Tens of thousands of people were forced to evacuate the Marian Sanctuary in Lourdes on Sunday because of a bomb threat. Allowed to return later in the day, the faithful resumed with the programmed schedule of worship and took part in the traditional afternoon procession.
The estimated number of pilgrims in Lourdes on Sunday was put at about 30,000 by local media, with large delegations coming particularly from France and Italy.
According to Agence France Presse (AFP), at around noon an anonymous call was made to the local police station warning that four bombs would explode at 3 p.m., the time that Mass was scheduled to start.
Having evacuated the sanctuary, police and bomb-sniffing dogs conducted a search of the site.
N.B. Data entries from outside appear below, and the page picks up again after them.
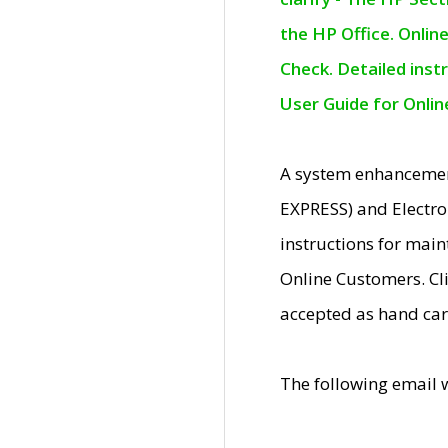
the HP Office. Onlin
Check. Detailed inst
User Guide for Onli
A system enhancemen
EXPRESS) and Electro
instructions for mai
Online Customers. Cl
accepted as hand car
The following email 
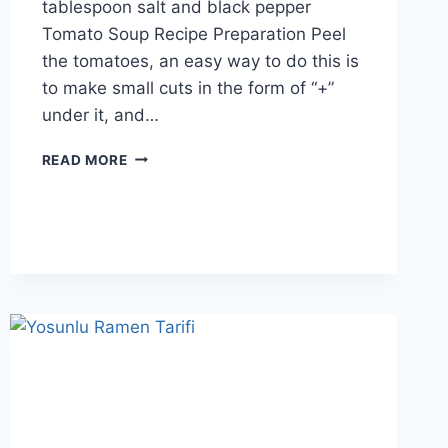
tablespoon salt and black pepper
Tomato Soup Recipe Preparation Peel
the tomatoes, an easy way to do this is
to make small cuts in the form of “+”
under it, and…
TOMATO
READ MORE
SOUP
RECIPE:
GREAT
IN
SEASON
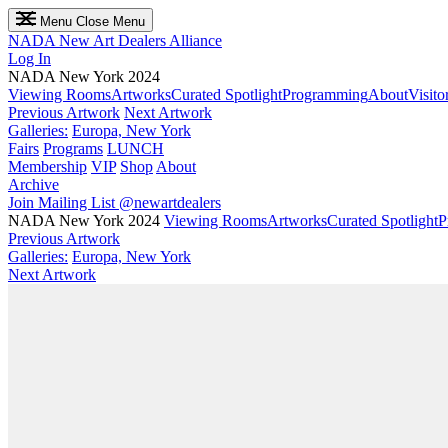
Menu
Close Menu
NADA
New Art Dealers Alliance
Log In
NADA New York 2024
Viewing Rooms
Artworks
Curated Spotlight
Programming
About
Visito
Previous Artwork
Next Artwork
Galleries:
Europa, New York
Fairs
Programs
LUNCH
Membership
VIP
Shop
About
Archive
Join Mailing List
@newartdealers
NADA New York 2024
Viewing Rooms
Artworks
Curated Spotlight
P
Previous Artwork
Galleries:
Europa, New York
Next Artwork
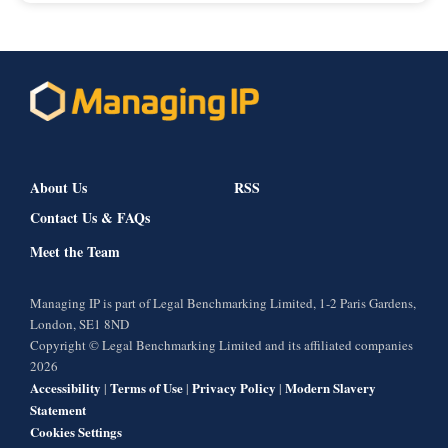
About Us
RSS
Contact Us & FAQs
Meet the Team
Managing IP is part of Legal Benchmarking Limited, 1-2 Paris Gardens,
London, SE1 8ND
Copyright © Legal Benchmarking Limited and its affiliated companies
2026
Accessibility
Terms of Use
Privacy Policy
Modern Slavery
|
|
|
Statement
Cookies Settings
It was reopened to the masses at around 4 p.m. when no explosives were found.
The Solemnity of the Assumption of the Blessed Virgin Mary is traditionally one of the busiest days of the year at the sanctuary, for its importance as a Marian celebration and also for the practical reason that it takes place during the summer holidays of August. Many French Catholics take part in the National Pilgrimage organized every year to coincide with the solemnity.
Speaking about the bomb scare, a local police spokesman called it a "cruel hoax," saying that the caller did nothing more than cause additional problems for those already suffering from illnesses and handicaps.
While a prayer for France and the world and a chaplet originally scheduled to be said at the grotto had to be observed from outside the gates of the sanctuary, the evacuation did not keep people from taking part in the National Pilgrimage-organized Eucharistic procession at 5 p.m.